Tally up the lines below with "down" in them. Answer with the number only.

DATA BLOCK |
........

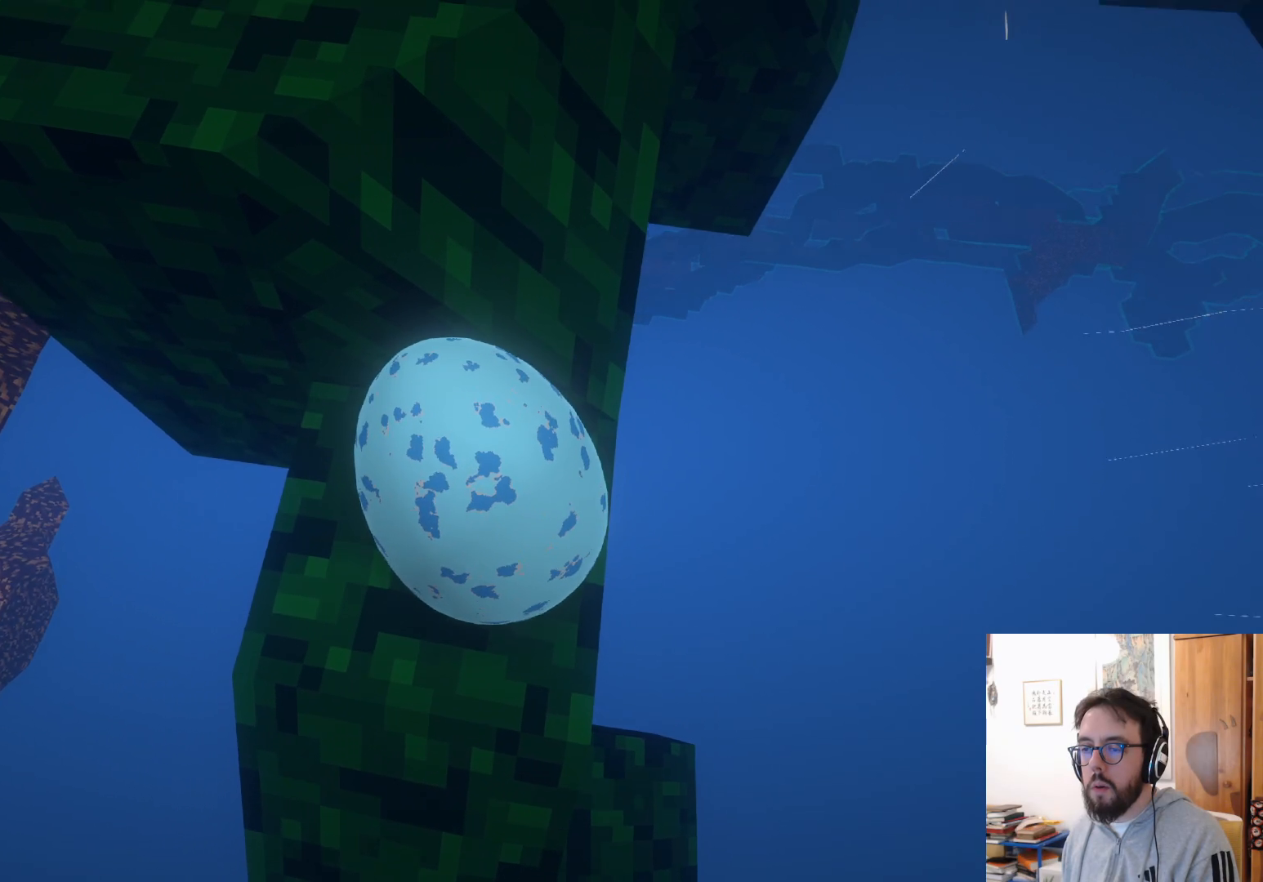
{"buttons": [], "left_stick": "down-right", "right_stick": "center", "events": [[66, "right_stick", "up-left"], [200, "right_stick", "center"], [216, "left_stick", "center"], [400, "left_stick", "down-right"]]}
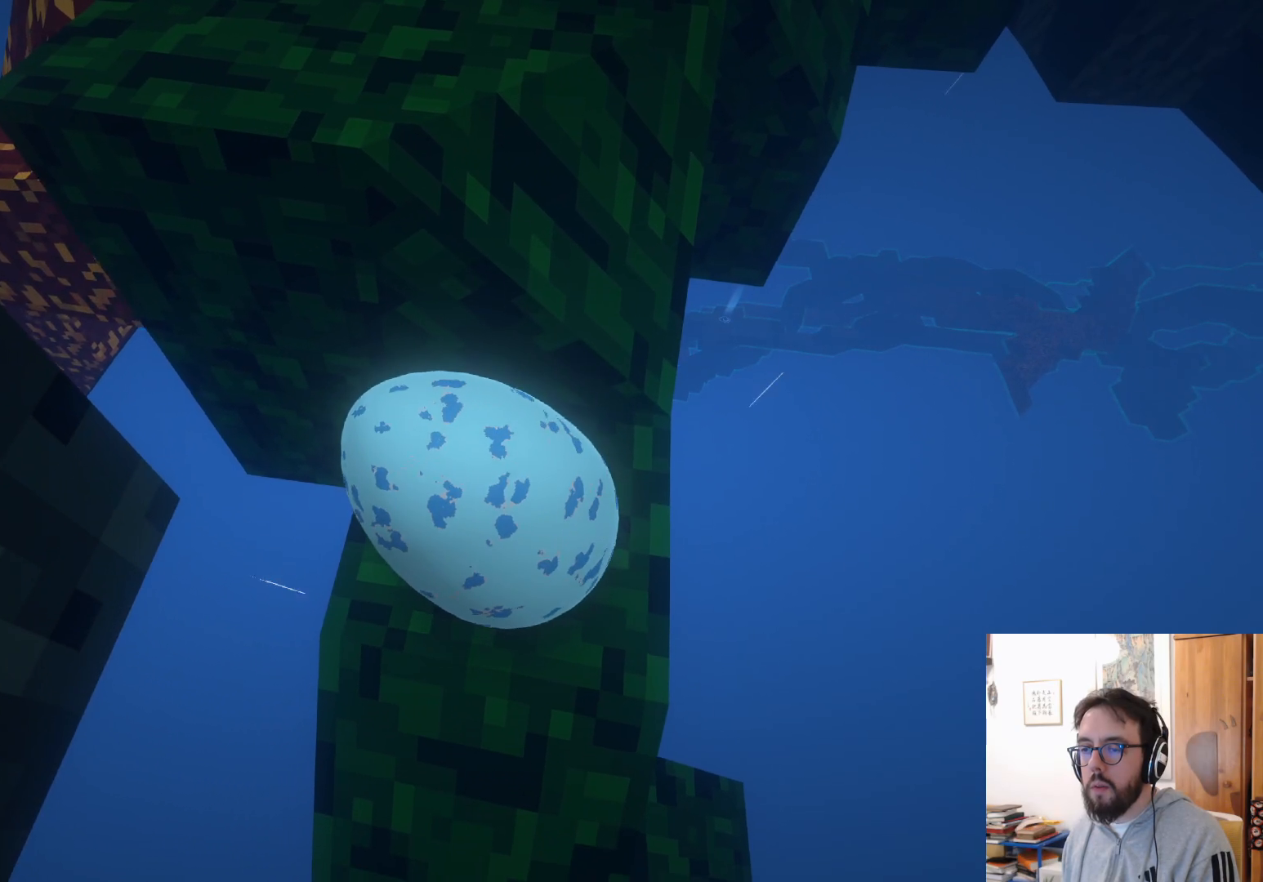
{"buttons": [], "left_stick": "center", "right_stick": "center", "events": [[83, "left_stick", "center"]]}
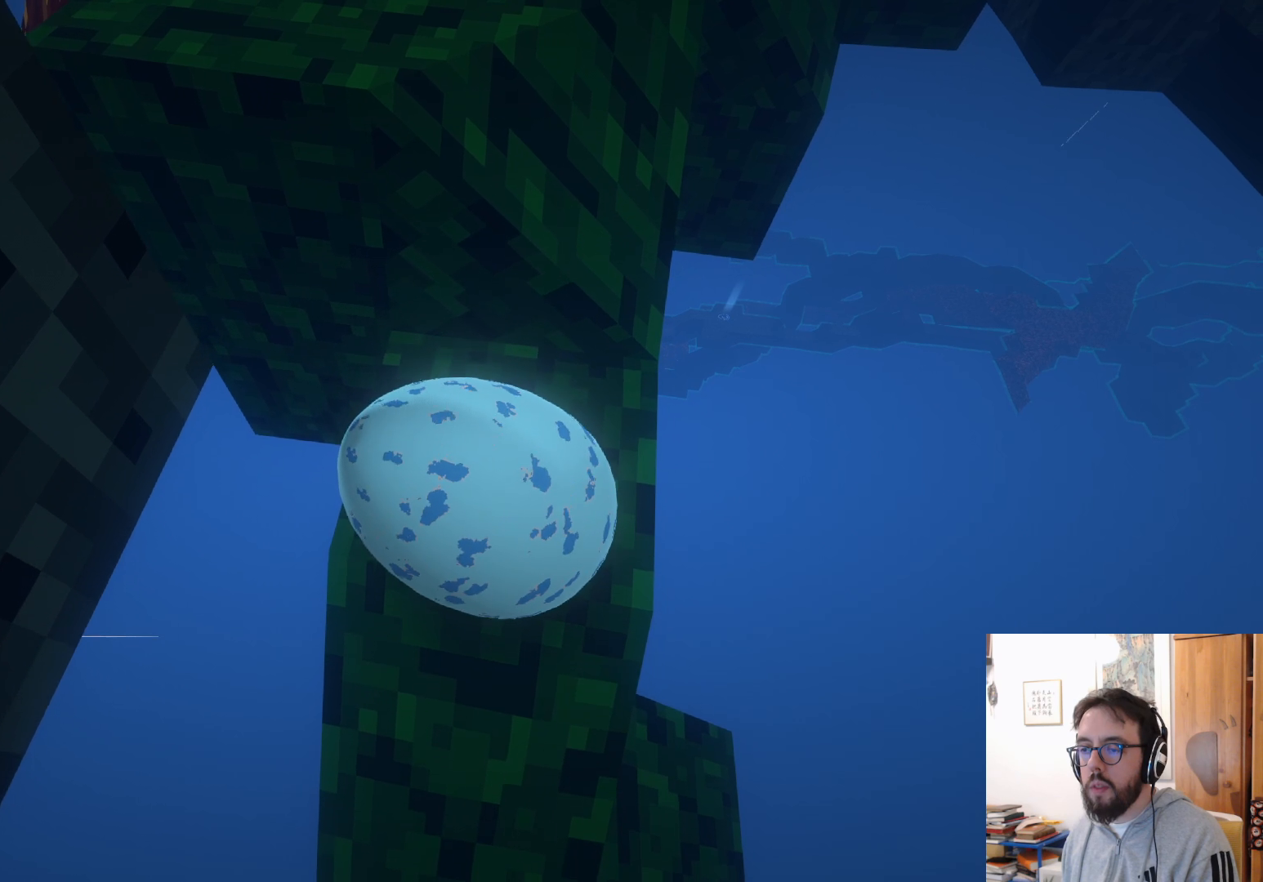
{"buttons": [], "left_stick": "up", "right_stick": "center", "events": [[133, "left_stick", "up"]]}
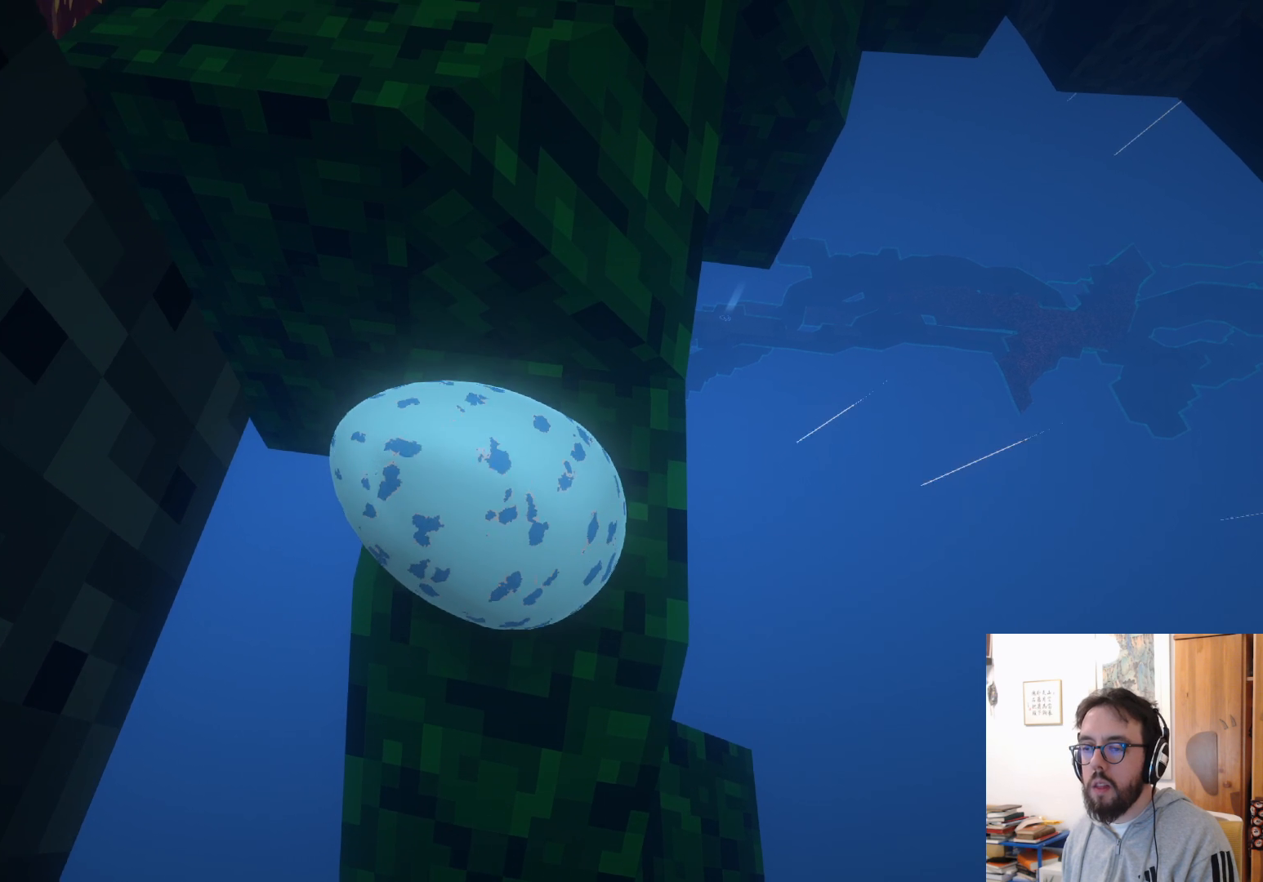
{"buttons": ["A"], "left_stick": "up", "right_stick": "center", "events": [[133, "A", "down"]]}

........

OUTPUT OF THE TASK |
2